■ EXERCISE OBJECTIVE: Before copying, find the line below that contains "Calculer le Taux"; then return it and all later lines exactly, up to and including the final line, with no pictures.

===== INFORMATION PROVIDED

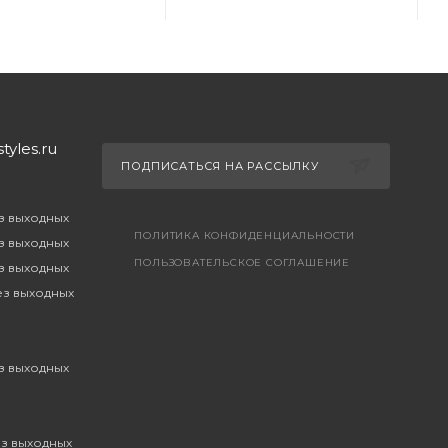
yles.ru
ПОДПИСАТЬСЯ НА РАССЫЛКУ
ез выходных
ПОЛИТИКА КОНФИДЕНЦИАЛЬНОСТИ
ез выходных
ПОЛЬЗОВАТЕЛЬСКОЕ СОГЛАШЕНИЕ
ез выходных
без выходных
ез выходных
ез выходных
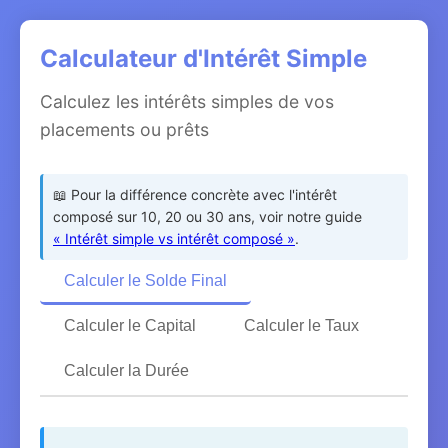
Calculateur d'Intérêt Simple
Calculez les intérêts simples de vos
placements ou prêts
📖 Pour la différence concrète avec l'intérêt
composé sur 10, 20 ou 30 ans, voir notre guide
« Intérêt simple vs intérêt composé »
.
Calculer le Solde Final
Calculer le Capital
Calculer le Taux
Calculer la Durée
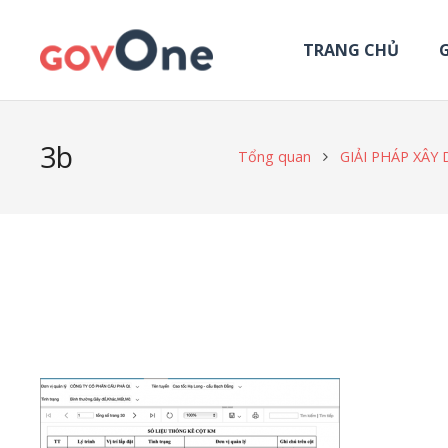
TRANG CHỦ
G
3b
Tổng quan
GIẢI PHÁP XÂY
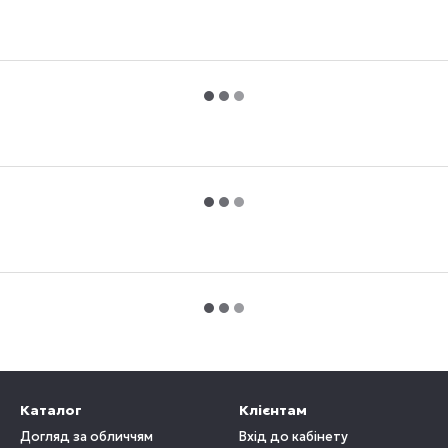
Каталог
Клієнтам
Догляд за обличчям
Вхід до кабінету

==========

■ RESULT BELOW:
Calculer le Taux
Calculer la Durée
TRANG CHỦ
G
3b
Tổng quan
GIẢI PHÁP XÂY
Каталог
Клієнтам
Догляд за обличчям
Вхід до кабінету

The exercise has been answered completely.